The USPTO refused registration of the mark UNI/FORM in standard character form, finding it to be merely descriptive of clothing, namely, belts, shorts, t-shirts, etc. On appeal, applicant contended that the mark is merely suggestive of its goods, which are “non-standardized, individual and voluntarily purchased medium to high price-point clothing.” Applicant also claimed that UNI/FORM is a double entendre, referring to “UNIque FORMula,” and furthermore is incongruous. How do you think this came out? In re John Patrick Allen, Serial No. 86800623 (November 16, 2017) [not precedential] (Opinion by Judge Marc A. Bergsman).

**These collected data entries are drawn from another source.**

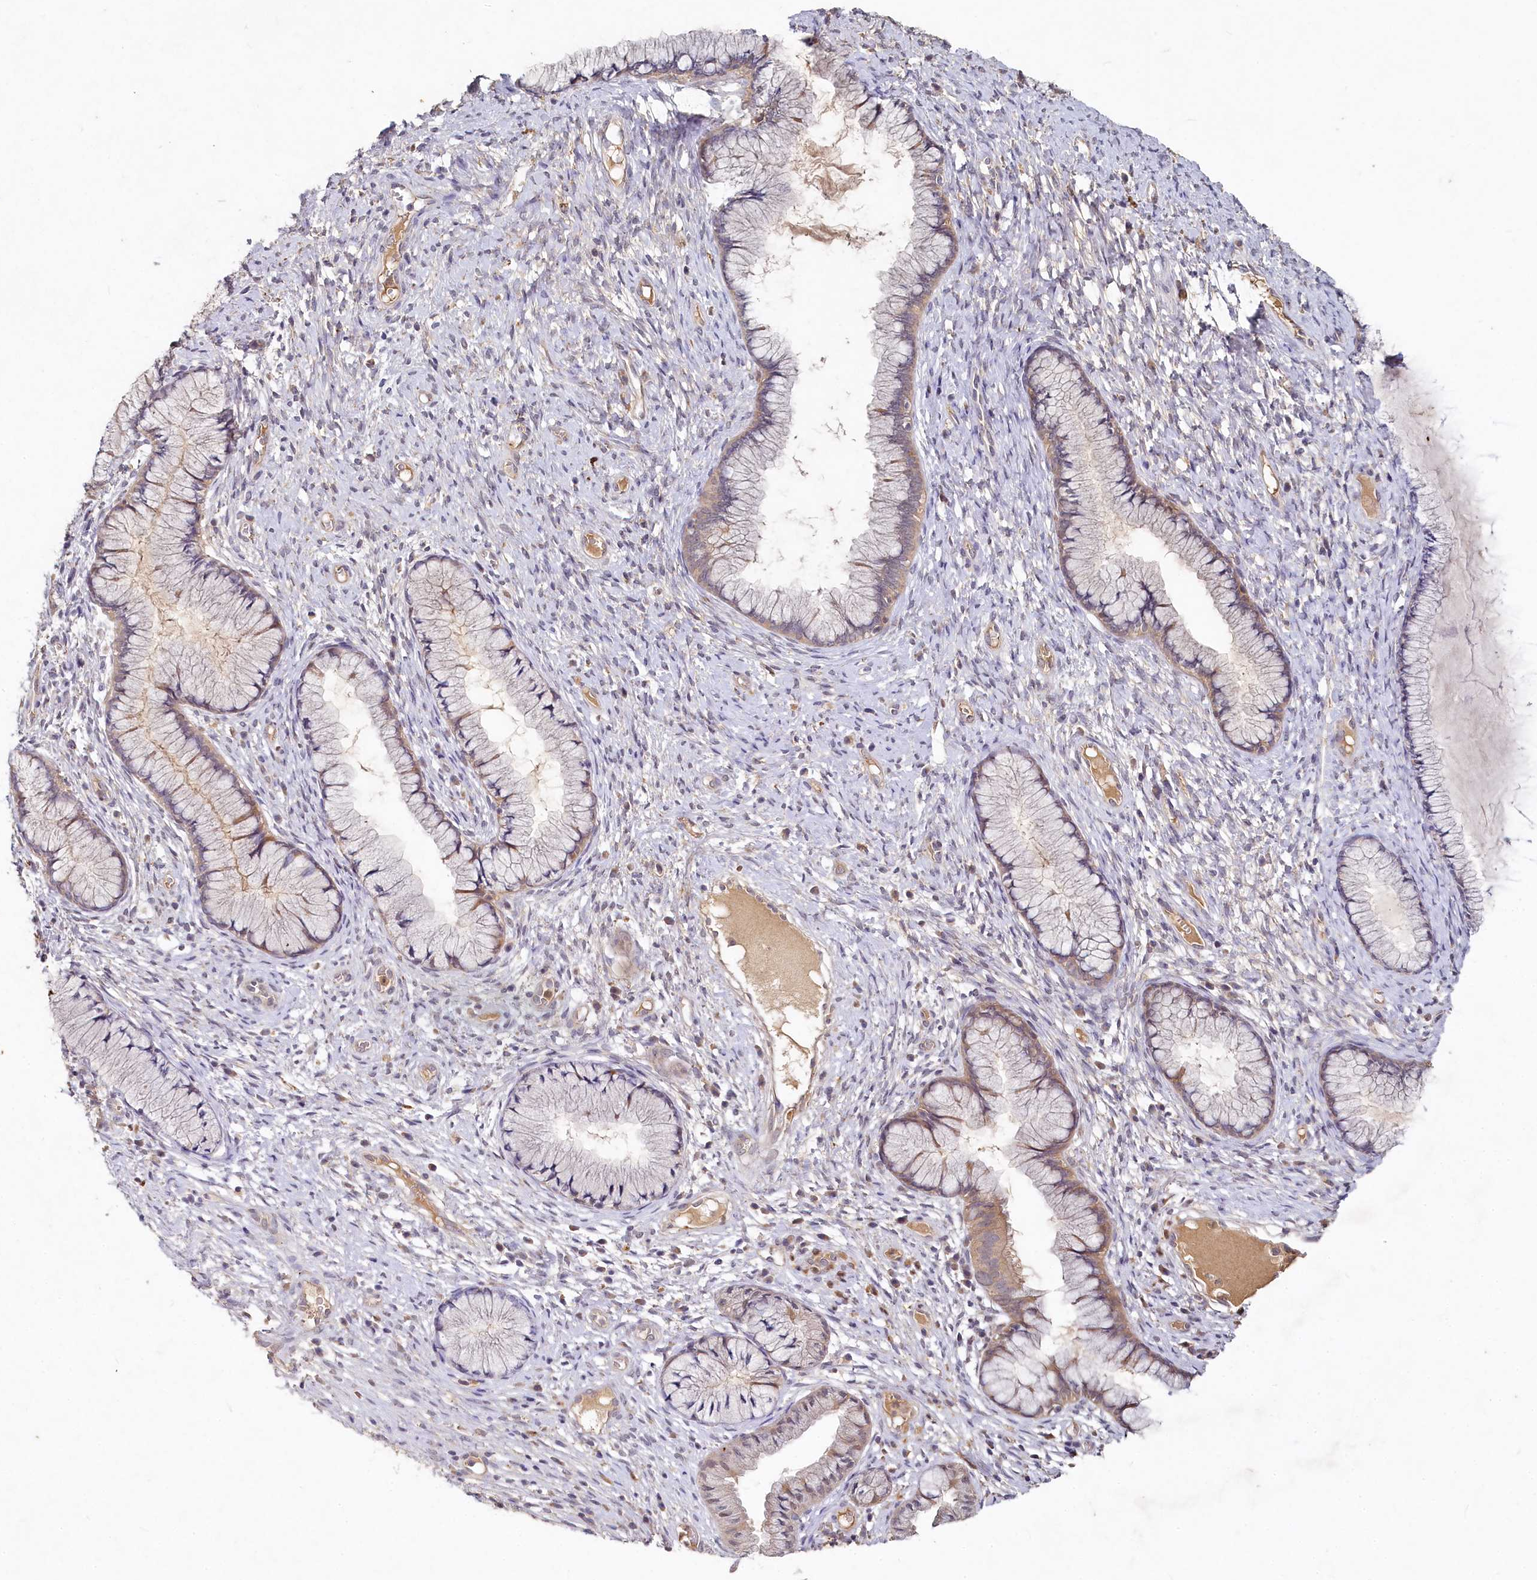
{"staining": {"intensity": "weak", "quantity": ">75%", "location": "cytoplasmic/membranous"}, "tissue": "cervix", "cell_type": "Glandular cells", "image_type": "normal", "snomed": [{"axis": "morphology", "description": "Normal tissue, NOS"}, {"axis": "topography", "description": "Cervix"}], "caption": "Immunohistochemical staining of benign human cervix exhibits >75% levels of weak cytoplasmic/membranous protein staining in about >75% of glandular cells. The staining was performed using DAB (3,3'-diaminobenzidine), with brown indicating positive protein expression. Nuclei are stained blue with hematoxylin.", "gene": "HERC3", "patient": {"sex": "female", "age": 42}}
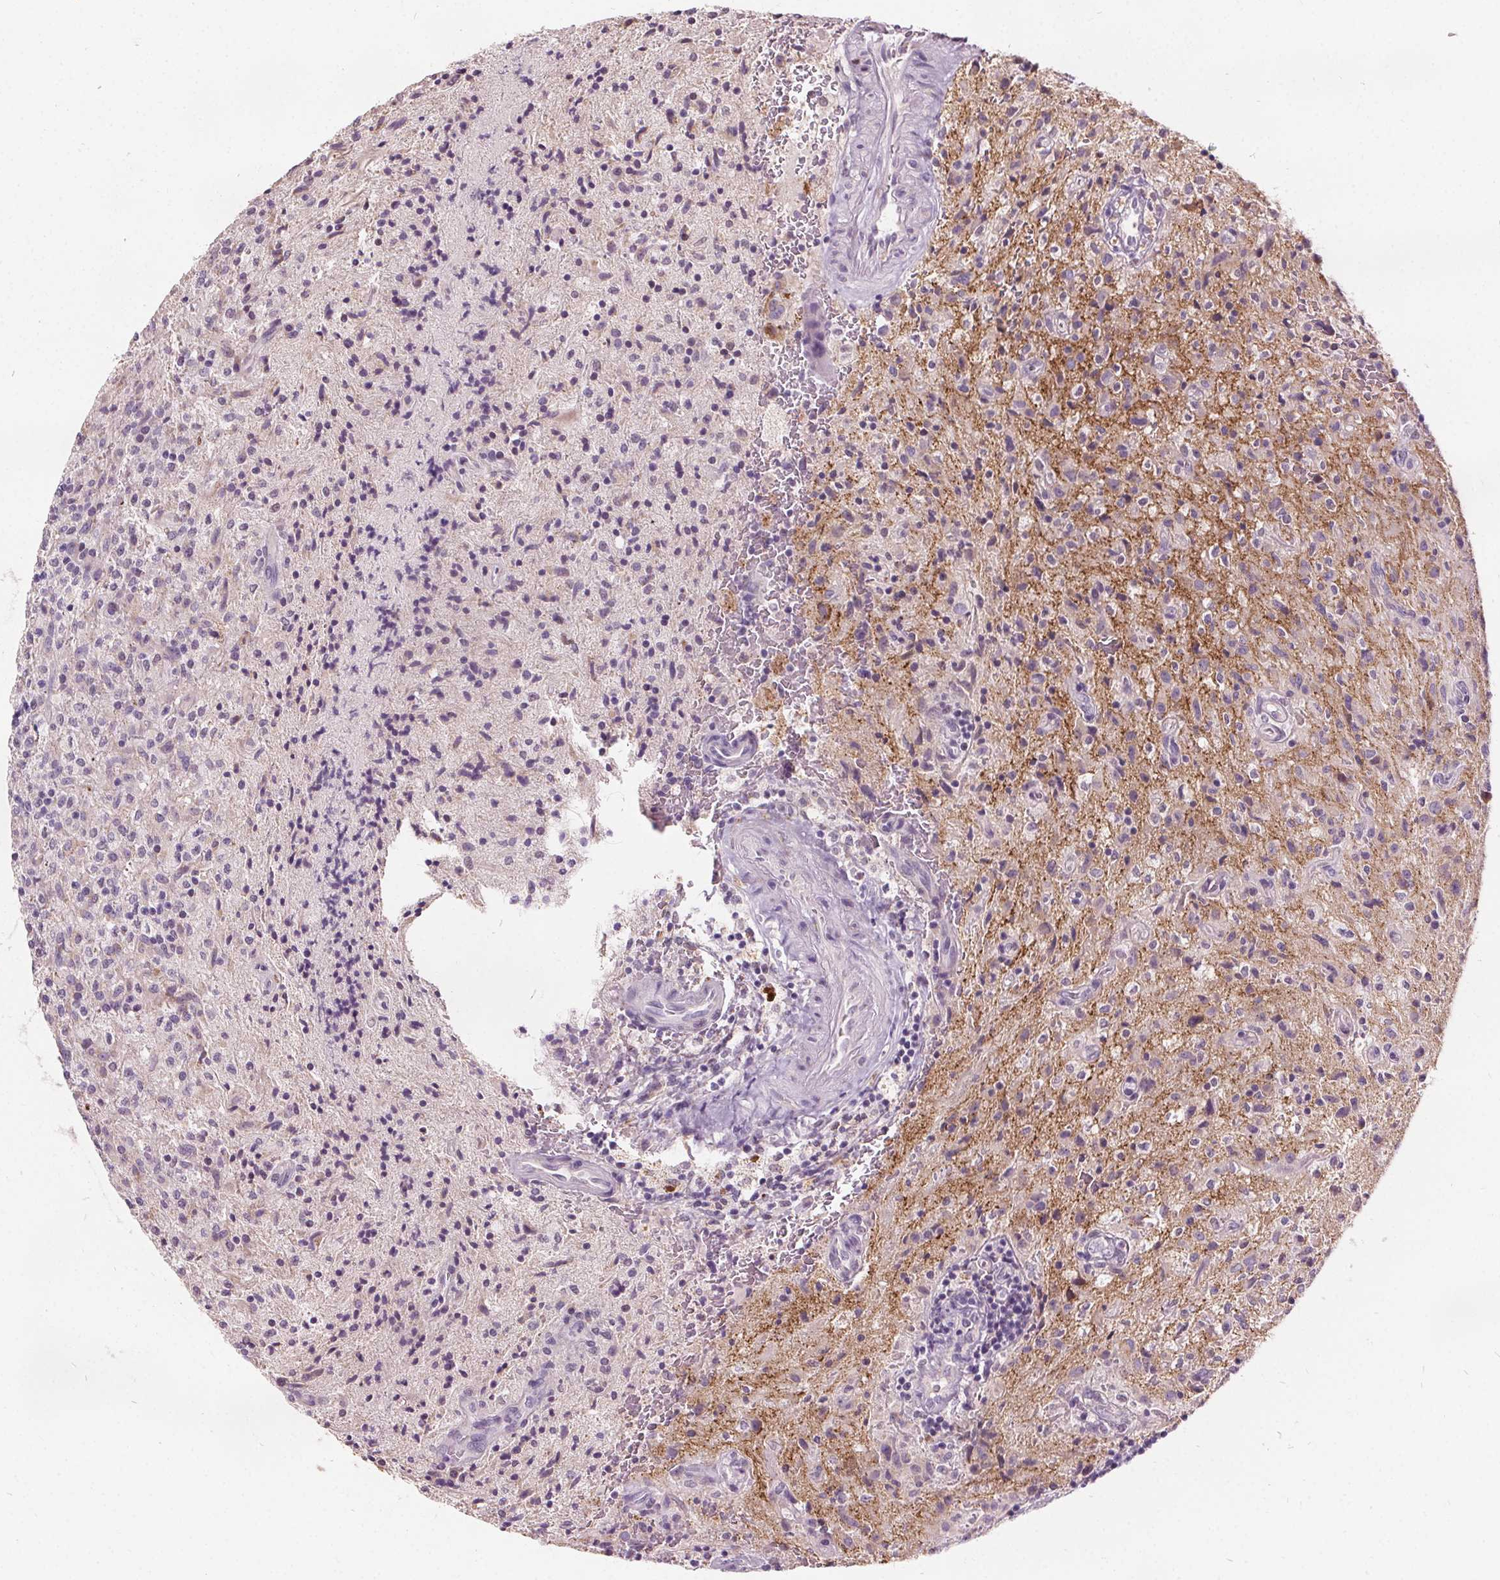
{"staining": {"intensity": "negative", "quantity": "none", "location": "none"}, "tissue": "glioma", "cell_type": "Tumor cells", "image_type": "cancer", "snomed": [{"axis": "morphology", "description": "Glioma, malignant, High grade"}, {"axis": "topography", "description": "Brain"}], "caption": "Tumor cells show no significant staining in glioma. (DAB (3,3'-diaminobenzidine) immunohistochemistry visualized using brightfield microscopy, high magnification).", "gene": "ACOX2", "patient": {"sex": "male", "age": 68}}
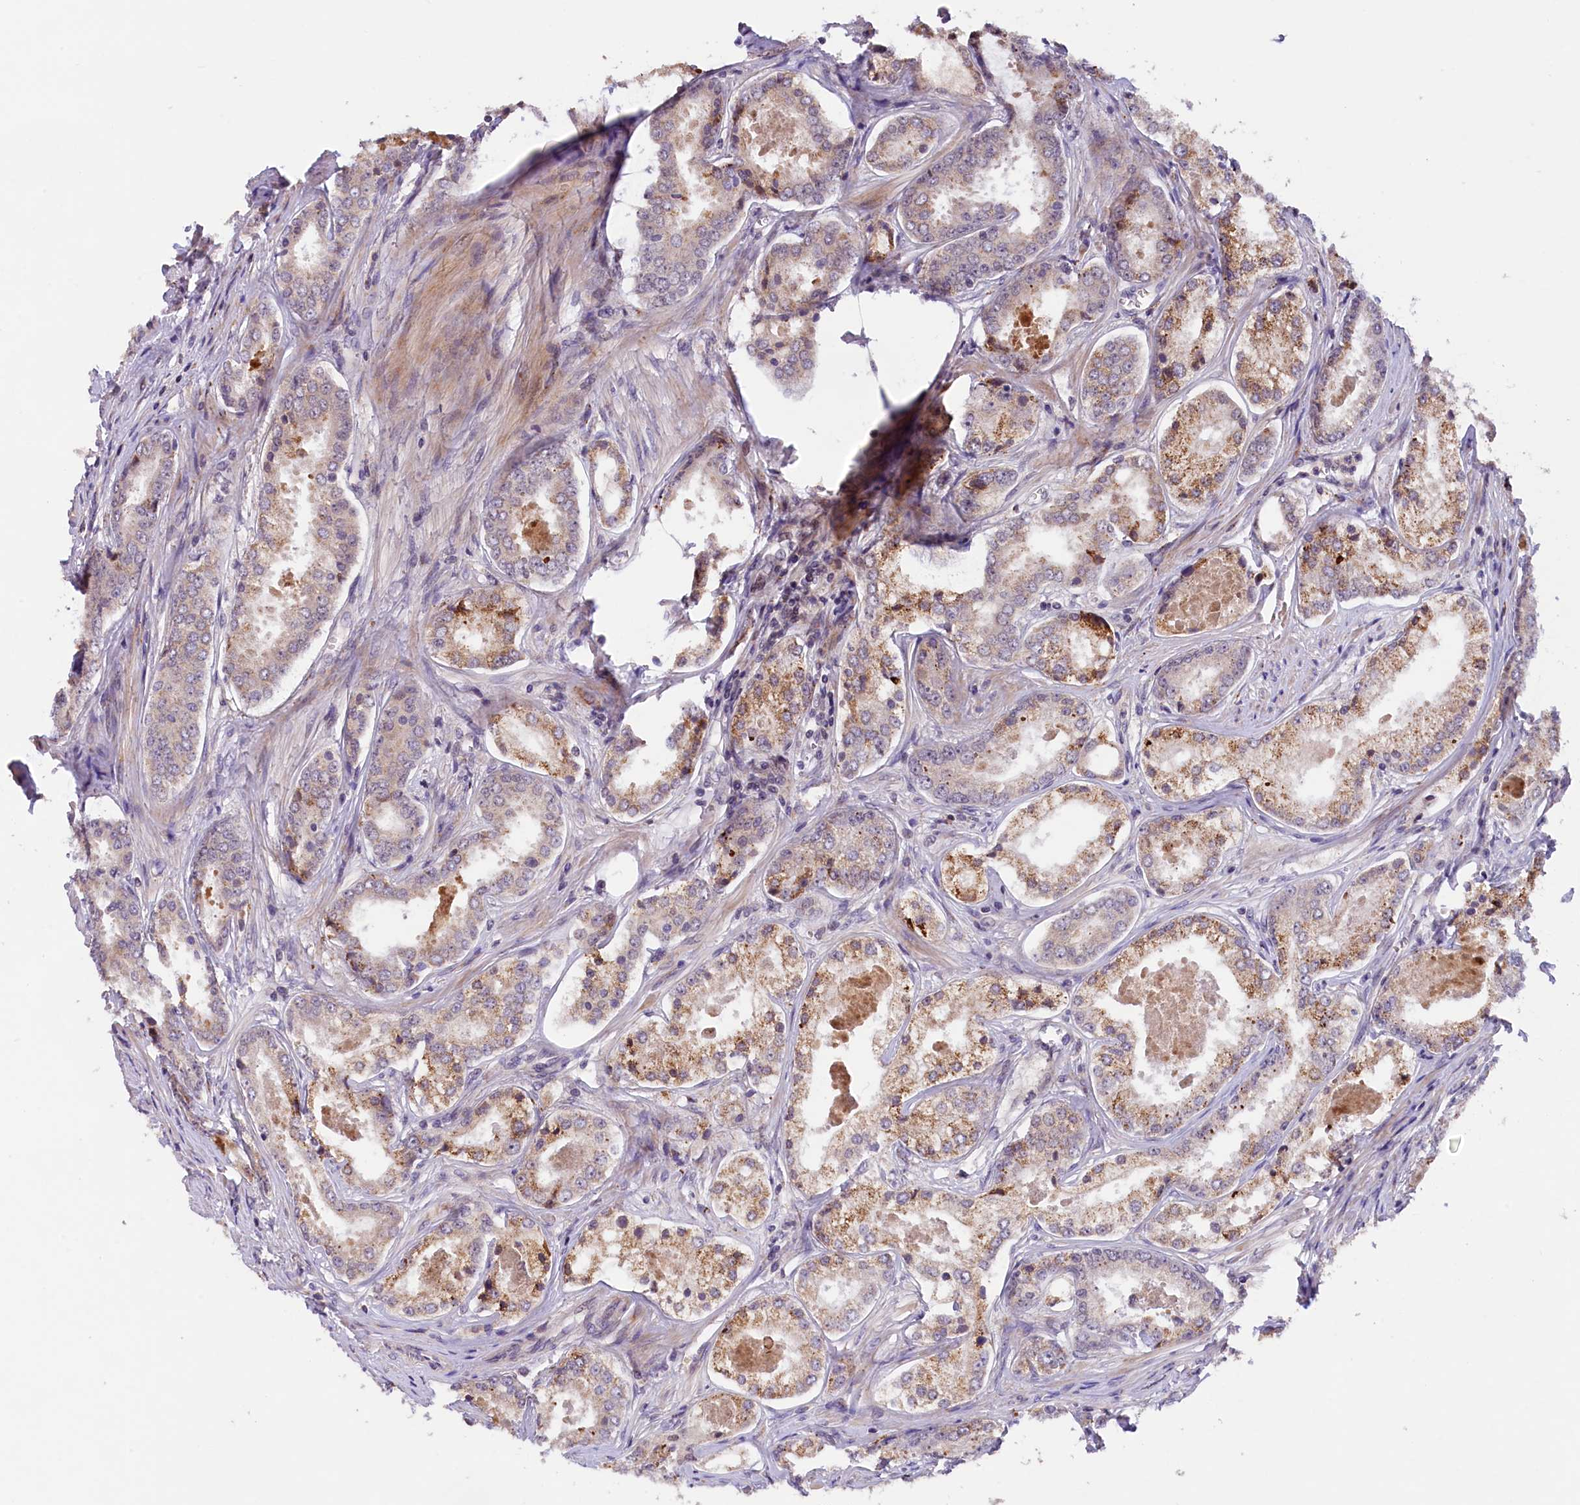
{"staining": {"intensity": "moderate", "quantity": "<25%", "location": "cytoplasmic/membranous"}, "tissue": "prostate cancer", "cell_type": "Tumor cells", "image_type": "cancer", "snomed": [{"axis": "morphology", "description": "Adenocarcinoma, Low grade"}, {"axis": "topography", "description": "Prostate"}], "caption": "Prostate cancer (adenocarcinoma (low-grade)) stained for a protein (brown) reveals moderate cytoplasmic/membranous positive positivity in about <25% of tumor cells.", "gene": "FBXO45", "patient": {"sex": "male", "age": 68}}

Examining Attorney Annie M. Noble submitted a dictionary definition of “uniform” as “the distinctive clothing worn by members of the same organization or body or children attending certain schools” [This brings back painful memories of eight years of wearing a tan shirt and blue tie at St Leo’s School on Chicago’s South Side – ed.] or “an identifying outfit or style of dress worn by the members of a given profession, organization, or rank.”

The Board noted, however, that the term “is broadly applied to include personal styles of dress so that most clothing in Applicant’s description could be part of a uniform,” referring to several media articles describing “uniform dressing,” i.e., a personal “style uniform” that some women employ to simplify their lives by wearing the same look every day.

Applicant conceded that uniforms are a type/subset of clothing, but he pointed out that his mark is UNI/FORM, not UNIFORM. The Board was not impressed: “the addition of punctuation marks would not ordinarily change the term into a non-descriptive one.” E.g., 3-0’s for thirty-inch car rims, HA-LUSH-KA for haluska, AL-KOL for alcohol.

Applicant’s assertion that his clothing items were “non-standardized, individual and voluntarily purchased medium to high price-point clothing” was pointless, since there was no such limitation in the identification of goods.

As to the double entendre argument, the Board observed that such a double meaning must be readily apparent from the mark itself, and the supposed second meaning “UNIque FORMula” was not. As to incongruity, the Board found none.

And so the Board affirmed the refusal.